On Friday, after the storm, RCC staff discovered that the excessive heat from the datacenter had triggered the building sprinkler system to engage, which flooded the fourth floor of the building and much of the third floor. We were able to enter the facility on Friday afternoon and begin shutting off any systems that were still running. Our assessment of the situation showed that only one sprinkler head engaged in the Datacenter room. Unfortunately, this was directly over the recently purchased 2015 HPC Compute Nodes.
Before being able to power on and assess the status of any systems in the facility, it was necessary to restore climate control, and bring the temperature and humidity to acceptable levels. Since the sprinkler system had engaged and the air conditioning was off for an extended period, there was a high probability that water droplets had formed on circuitry, which would cause fatal damage to systems if powered on.
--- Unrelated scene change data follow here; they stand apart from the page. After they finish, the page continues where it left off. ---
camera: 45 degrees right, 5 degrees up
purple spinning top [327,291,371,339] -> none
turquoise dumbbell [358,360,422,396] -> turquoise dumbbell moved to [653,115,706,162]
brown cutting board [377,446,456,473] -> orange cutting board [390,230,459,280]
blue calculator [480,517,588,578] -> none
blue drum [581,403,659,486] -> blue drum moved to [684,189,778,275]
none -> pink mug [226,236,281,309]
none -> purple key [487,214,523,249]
We worked with FSU Facilities and our cooling support vendor to repair damaged air units, which took until Monday morning to complete.
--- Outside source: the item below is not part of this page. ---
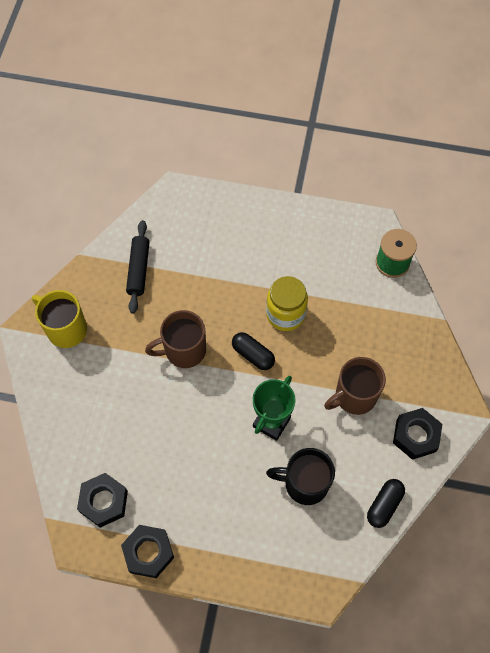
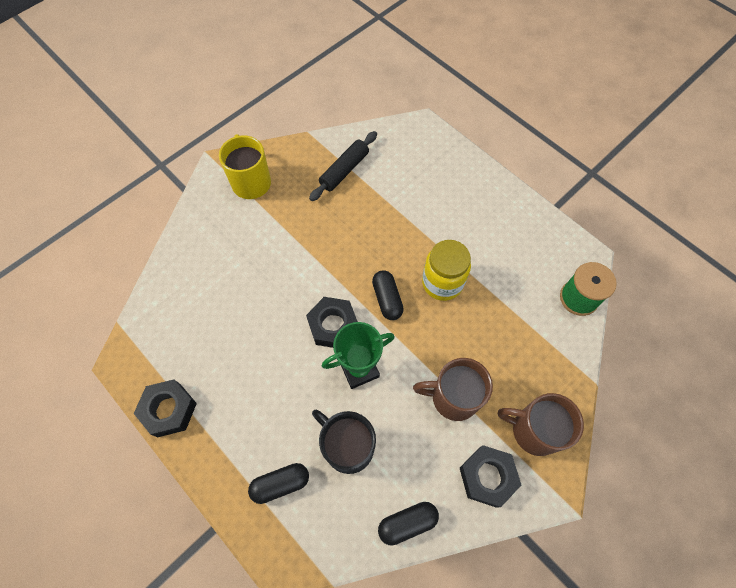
camera: 35 degrees right, 0 degrees up
black nut [77,473,128,528] -> black nut moved to [306,297,358,348]
brown mug [145,310,206,368] -> brown mug moved to [498,393,584,456]
none -> black capsule [248,463,309,504]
On Monday morning (Labor Day), we began to assess systems and move critical nodes to our second datacenter in the Sliger building. Fortunately, most of our servers survived the storm and the heat. We lost several network switches, which were quickly replaced, as well as a number of hard drives and other components.
The two major casualties of the storm were the Lustre system and the 2015 HPC Compute nodes. One of the storage servers in Lustre had failed prior to the storm, but due to a misconfiguration, we did not discover the issue until the storm necessitated a reboot. We subsequently had to isolate that node and restore data from backup, which took several weeks. The 2015 HPC nodes were damaged when the sprinkler system engaged. Our assessment is that 76 nodes need to be completely replaced. Together with vice-president Kyle Clark and provost Sally McRorie, we are working on appropriating funds and procuring replacement systems.
Plans for the Future
RCC wants to provide as reliable level of service possible with the resources that we have. Hermine exposed several weak points in our datacenter management, which we are working to correct. In this regard, we are developing a disaster readiness procedure for future major weather events. We are also improving our temperature management and monitoring. We are working with our parent department, ITS, and with the Department of Scientific Computing to explore consolidating our data center and eliminate redundancies in management infrasturcture.
We recently held our annual Advisory Board meeting. One concern that came up was communication during the incident and during recovery efforts. We will certainly make this a key focus going forward.